We are thinking about trying either the ACE or BCA clubs tonight for a bite to eat and 1 or 2 beverages. Just wondering if anybody is a loose end and would like to join us, show us the ropes perhaps and prove expats in Maadi are a friendly bunch.


----------



## Sonrisa (Sep 2, 2010)

Sorry this message might be a bit late, but in order to be able to enter ACE club you need to be introduced by a member and pay LE20 per person. 

Fair enough, the rules are the rules, and rules are ther to be enforced. But just so you know that if you turn up at the ACE club without a member, you migh have to go back home. 


BCA however will allow you in. All you need is your ID and 20LE. They do Quiz night and Karaoke night and whatnot night, so plenty of chances to meet lots of friendly expats. Much better atmosphere too. 
Hope you had a good night yesterday, and you chose to go to the BCA over Ace Club.


----------



## JohnJ24 (Jun 10, 2011)

Sonrisa said:


> Sorry this message might be a bit late, but in order to be able to enter ACE club you need to be introduced by a member and pay LE20 per person.
> 
> Fair enough, the rules are the rules, and rules are ther to be enforced.
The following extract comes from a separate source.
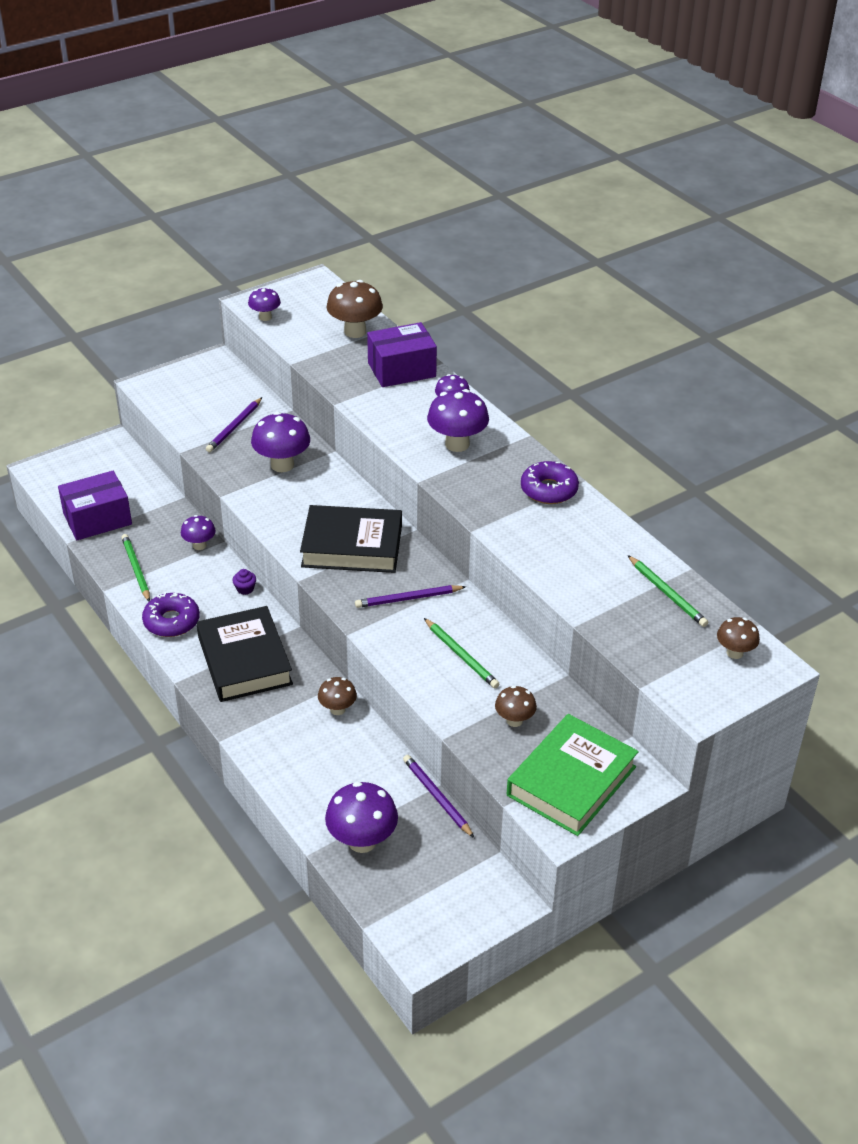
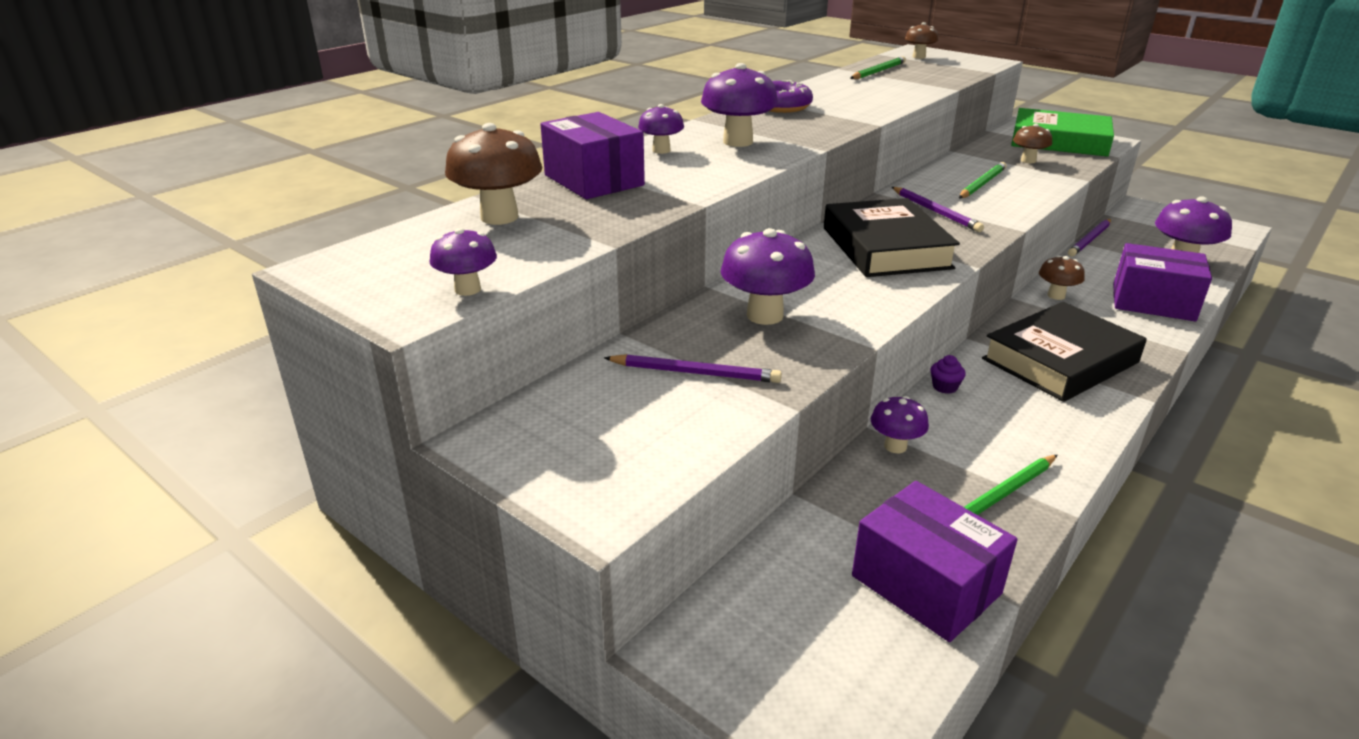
camera: 105 degrees left, 10 degrees down
(171, 621) = (1063, 431): purple donut -> none
(298, 767) = (1153, 302): none -> purple box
But just so you know that if you turn up at the ACE club without a member, you migh have to go back home.
> 
> ...


Hi Sonrisa, I am Katja24's other half.

We went to BCA club last night and thought the atmosphere was quite nice.

It seems it will probably take lots of visits and a lot of patience before people start socialising with us, which is unfortunate because, really we don't bite!


----------